Isaiah 34 is the thirty-fourth chapter of the Book of Isaiah in the Hebrew Bible or the Old Testament of the Christian Bible.[1] This book contains the prophecies attributed to the prophet Isaiah, and is a part of the Book of the Prophets.[2] The Jerusalem Bible groups chapters 28-35 together as a collection of "poems on Israel and Judah",[3] although this chapter is addressed to all nations and to Edom in particular.


The original text was written in Hebrew language. This chapter is divided into 17 verses.

Textual witnesses

Some early manuscripts containing the text of this chapter in Hebrew are found among the Dead Sea Scrolls, i.e., the Isaiah Scroll (1Qlsaa; complete; 356-100 BCE[4]), and of the Masoretic Text tradition, which includes Codex Cairensis (895 CE), the Petersburg Codex of the Prophets (916), Aleppo Codex (10th century), Codex Leningradensis (1008).[5]

There is also a translation into Koine Greek known as the Septuagint, made in the last few centuries BCE. Extant ancient manuscripts of the Septuagint version include Codex Vaticanus (B; B; 4th century), Codex Sinaiticus (S; BHK: S; 4th century), Codex Alexandrinus (A; A; 5th century) and Codex Marchalianus (Q; Q; 6th century).[6]


The parashah sections listed here are based on the Aleppo Codex.[7] Isaiah 34 is a part of the Prophecies about Judah and Israel (Isaiah 24-35). {S}: closed parashah.

» **Entries provided**:

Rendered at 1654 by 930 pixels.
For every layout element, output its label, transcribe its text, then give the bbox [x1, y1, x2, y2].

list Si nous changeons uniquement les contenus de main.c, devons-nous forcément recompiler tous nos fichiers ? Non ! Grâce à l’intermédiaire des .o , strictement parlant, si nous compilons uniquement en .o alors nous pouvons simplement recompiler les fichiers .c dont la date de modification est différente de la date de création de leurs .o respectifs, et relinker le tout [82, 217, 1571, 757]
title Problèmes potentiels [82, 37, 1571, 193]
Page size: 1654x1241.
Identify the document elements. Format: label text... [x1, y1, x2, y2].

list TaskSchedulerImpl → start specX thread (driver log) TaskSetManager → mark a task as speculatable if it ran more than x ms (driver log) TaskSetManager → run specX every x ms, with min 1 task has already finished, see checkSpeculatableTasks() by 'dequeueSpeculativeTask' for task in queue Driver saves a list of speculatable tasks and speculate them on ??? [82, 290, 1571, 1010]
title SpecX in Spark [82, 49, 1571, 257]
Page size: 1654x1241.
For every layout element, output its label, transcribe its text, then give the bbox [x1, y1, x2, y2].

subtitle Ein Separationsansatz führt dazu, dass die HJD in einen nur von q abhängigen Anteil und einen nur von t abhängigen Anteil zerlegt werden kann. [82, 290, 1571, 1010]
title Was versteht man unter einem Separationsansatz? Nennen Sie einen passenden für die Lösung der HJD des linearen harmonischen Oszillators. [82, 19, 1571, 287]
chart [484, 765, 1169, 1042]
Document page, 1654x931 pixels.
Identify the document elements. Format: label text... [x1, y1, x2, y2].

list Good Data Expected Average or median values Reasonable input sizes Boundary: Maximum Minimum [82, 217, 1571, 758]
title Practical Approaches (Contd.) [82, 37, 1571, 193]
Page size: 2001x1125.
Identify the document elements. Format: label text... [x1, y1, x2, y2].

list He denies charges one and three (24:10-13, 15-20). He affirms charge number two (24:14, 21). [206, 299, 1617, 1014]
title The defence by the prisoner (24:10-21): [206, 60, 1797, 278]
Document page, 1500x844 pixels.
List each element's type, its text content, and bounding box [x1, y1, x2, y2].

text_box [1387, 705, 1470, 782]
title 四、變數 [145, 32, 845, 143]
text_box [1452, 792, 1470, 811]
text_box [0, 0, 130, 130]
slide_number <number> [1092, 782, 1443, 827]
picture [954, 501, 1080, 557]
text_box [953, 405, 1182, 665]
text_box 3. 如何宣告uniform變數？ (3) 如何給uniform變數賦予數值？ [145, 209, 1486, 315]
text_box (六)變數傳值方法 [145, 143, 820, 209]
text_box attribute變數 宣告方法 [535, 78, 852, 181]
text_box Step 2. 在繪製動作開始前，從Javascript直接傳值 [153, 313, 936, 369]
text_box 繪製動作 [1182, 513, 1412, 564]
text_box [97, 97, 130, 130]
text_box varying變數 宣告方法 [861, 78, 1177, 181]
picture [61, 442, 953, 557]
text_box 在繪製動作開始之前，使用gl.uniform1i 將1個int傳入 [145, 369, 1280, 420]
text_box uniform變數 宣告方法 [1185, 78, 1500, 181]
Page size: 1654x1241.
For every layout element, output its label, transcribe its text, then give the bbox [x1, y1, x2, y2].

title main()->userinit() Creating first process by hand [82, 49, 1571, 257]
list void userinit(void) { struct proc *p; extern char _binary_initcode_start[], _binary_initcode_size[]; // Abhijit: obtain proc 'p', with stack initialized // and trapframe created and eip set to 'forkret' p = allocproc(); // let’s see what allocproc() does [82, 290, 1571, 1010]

» **Objective**: From the text on Isaiah 34, print the part that opens with the words containing "Isaiah 34 is the" and closes with "Edom in particular.", word for word. The data has nothing to do with the text on Isaiah 34.

» **Task solution**:
Isaiah 34 is the thirty-fourth chapter of the Book of Isaiah in the Hebrew Bible or the Old Testament of the Christian Bible.[1] This book contains the prophecies attributed to the prophet Isaiah, and is a part of the Book of the Prophets.[2] The Jerusalem Bible groups chapters 28-35 together as a collection of "poems on Israel and Judah",[3] although this chapter is addressed to all nations and to Edom in particular.